▶ _THINGS TO DO_
[1] Rewrite the Ptilotus chortophytus article starting at "Ptilotus chortophytus is a species" and ending at "to the ovary.", changing "prostrate" to "low-lying".
[2] Write a continuation of the Ptilotus chortophytus article, picking up after its last sentence.

[DOCUMENT EXTRACT Boundary: Start]

Ptilotus chortophytus
- Conservation status: Priority One — Poorly Known Taxa (DEC)

Scientific classification
- Kingdom: Plantae
- Clade: Tracheophytes
- Clade: Angiosperms
- Clade: Eudicots
- Order: Caryophyllales
- Family: Amaranthaceae
- Genus: Ptilotus
- Species: P. chortophytus
- Binomial name: Ptilotus chortophytus Diels (Schinz)
- Synonyms: Ptilotus chortophytum J.W.Green orth. var.; Trichinium chortophytum Diels;

= Ptilotus chortophytus =

- Authority: Diels (Schinz)
- Conservation status: P1
- Synonyms: Ptilotus chortophytum J.W.Green orth. var., Trichinium chortophytum Diels

Species of grass-like plant

Ptilotus chortophytus is a species of flowering plant in the family Amaranthaceae and is endemic to Western Australia. It is a perennial herb, with leaves that are hairy at first, later glabrous, and oval or cylindrical spikes of green or yellow flowers.

== Description ==
Ptilotus chortophytus is a prostrate perennial herb with several stems that are hairy at first, later glabrous. Its leaves are egg-shaped, 4–35 mm long and 1–5 mm wide. The flowers are densely arranged in oval or cylindrical, green or yellow spikes. The bracts are 3.2–6 mm long and the bracteoles 3–5 mm long and awned with a prominent midrib. The outer tepals are 6.7–7.6 mm long, the inner tepals 6.2–7.2 mm long with a tuft of hairs. The style is 4.5–5.0 mm long, S-shaped and obliquely fixed to the ovary.

[DOCUMENT EXTRACT Boundary: End]
[SUPPLIED MATERIAL Boundary: Start]

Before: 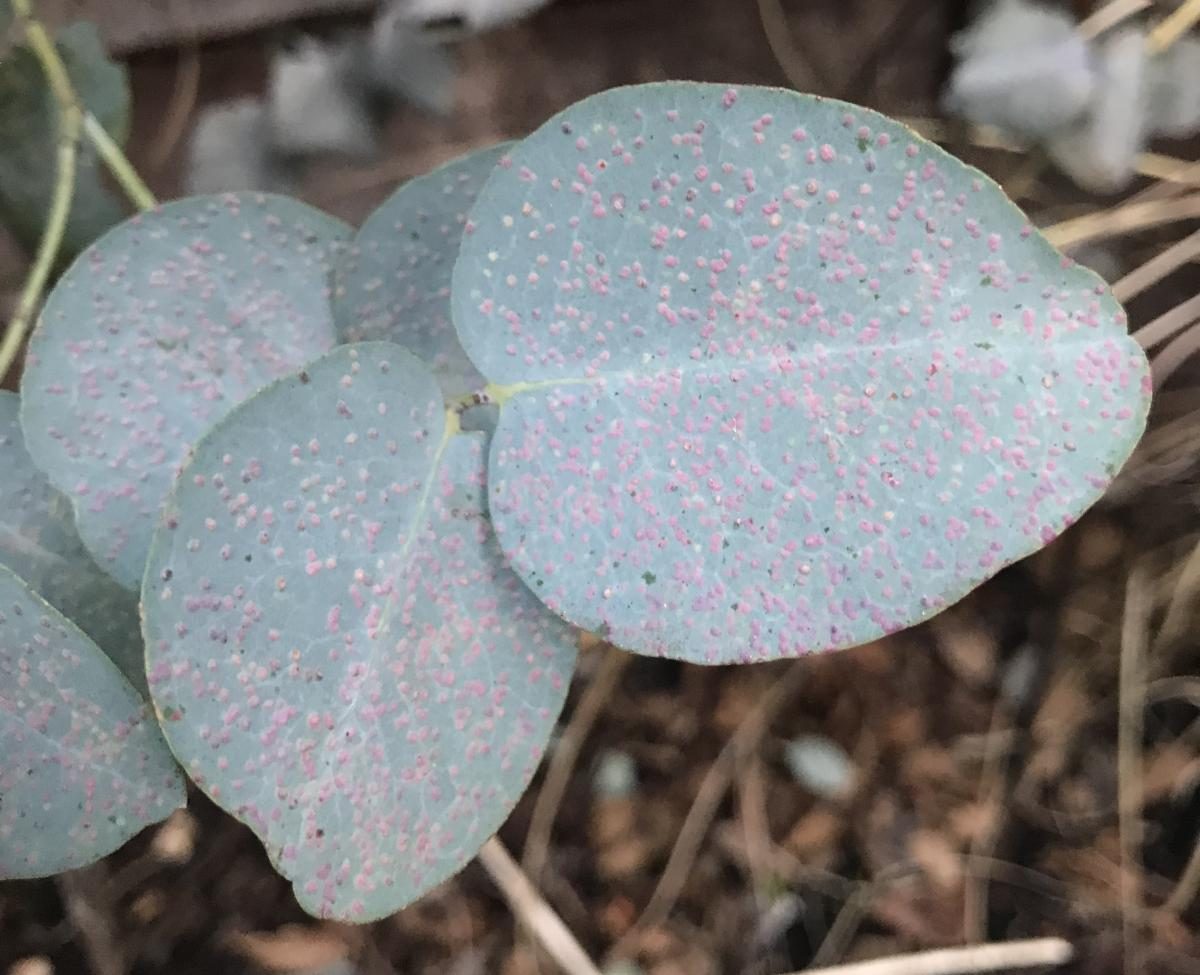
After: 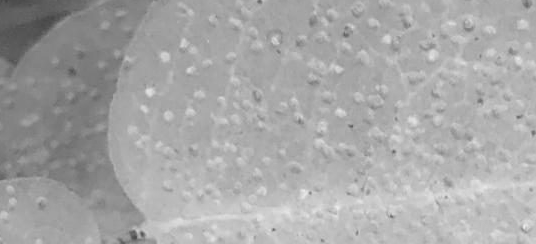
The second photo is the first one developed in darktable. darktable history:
monochrome: on, module defaults
sharpen: amount 0.2
crop: left 28.64%, top 16.832%, right 26.637%, bottom 58.055%
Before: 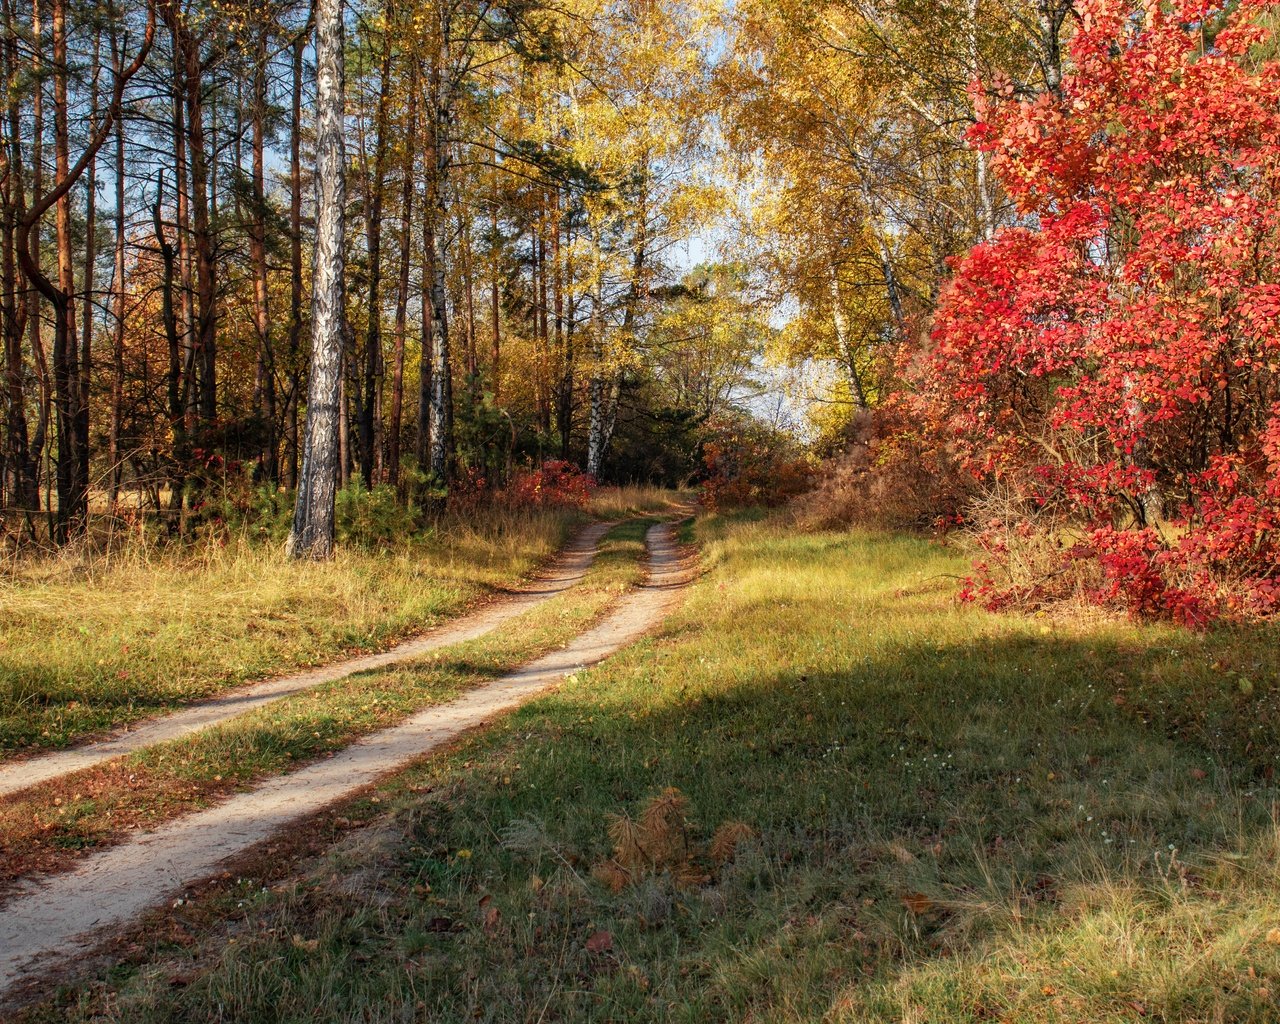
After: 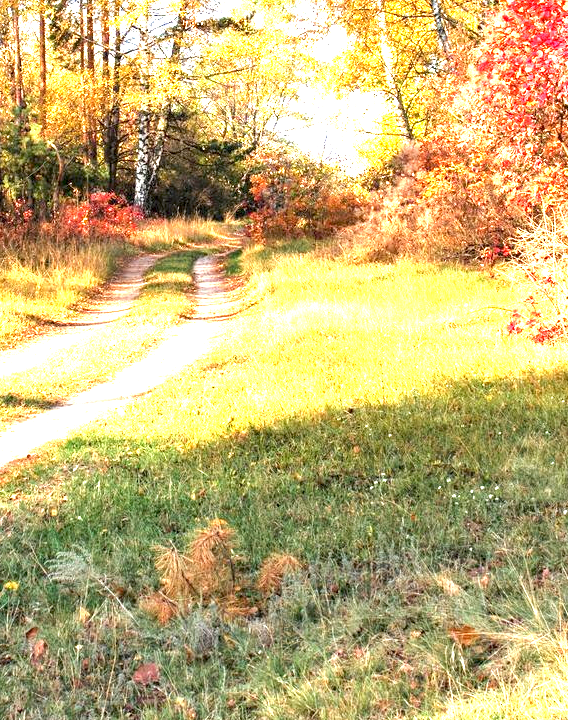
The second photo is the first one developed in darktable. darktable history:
exposure: black level correction 0.001, exposure 2.607 EV, compensate exposure bias true, compensate highlight preservation false
tone curve: curves: ch0 [(0, 0) (0.003, 0.003) (0.011, 0.011) (0.025, 0.025) (0.044, 0.044) (0.069, 0.068) (0.1, 0.098) (0.136, 0.134) (0.177, 0.175) (0.224, 0.221) (0.277, 0.273) (0.335, 0.331) (0.399, 0.394) (0.468, 0.462) (0.543, 0.543) (0.623, 0.623) (0.709, 0.709) (0.801, 0.801) (0.898, 0.898) (1, 1)], preserve colors none
crop: left 35.432%, top 26.233%, right 20.145%, bottom 3.432%
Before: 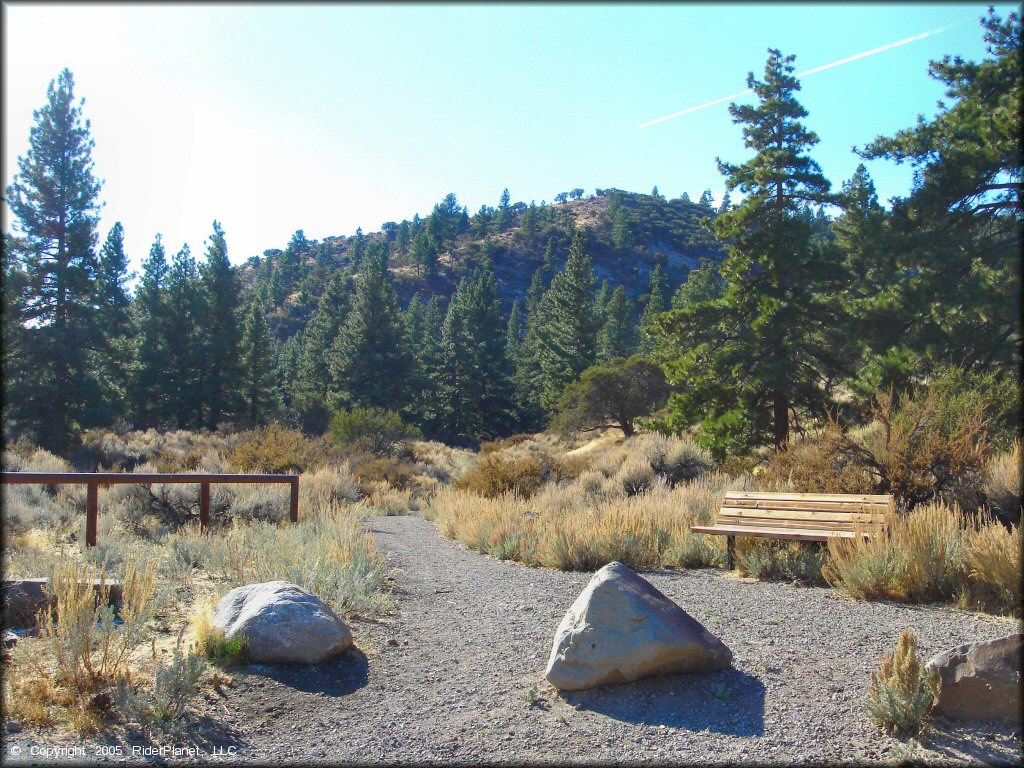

[SUPPLIED MATERIAL Boundary: End]

▶ _ANSWERS TO THE EXERCISE_
[1]
Ptilotus chortophytus is a species of flowering plant in the family Amaranthaceae and is endemic to Western Australia. It is a perennial herb, with leaves that are hairy at first, later glabrous, and oval or cylindrical spikes of green or yellow flowers.

== Description ==
Ptilotus chortophytus is a low-lying perennial herb with several stems that are hairy at first, later glabrous. Its leaves are egg-shaped, 4–35 mm long and 1–5 mm wide. The flowers are densely arranged in oval or cylindrical, green or yellow spikes. The bracts are 3.2–6 mm long and the bracteoles 3–5 mm long and awned with a prominent midrib. The outer tepals are 6.7–7.6 mm long, the inner tepals 6.2–7.2 mm long with a tuft of hairs. The style is 4.5–5.0 mm long, S-shaped and obliquely fixed to the ovary.

[2]
==Taxonomy==
This species was first formally described in 1904 by Ludwig Diels who gave it the name Trichinium chortophytum in Botanische Jahrbücher für Systematik, Pflanzengeschichte und Pflanzengeographie from specimens collected between Northampton and Port Gregory. In 1934 Hans Schinz transferred the species to Ptilotus as P. chortophytus. The specific epithet (chortophytus) means 'fodder plant'.

==Distribution and habitat==
Ptilotus chortophytus occurs in the Geraldton Sandplains bioregion of Western Australia.

==Conservation status==
This species of Ptilotus is listed as "Priority One" by the Government of Western Australia Department of Biodiversity, Conservation and Attractions, meaning that it is known from only one or a few locations where it is potentially at risk.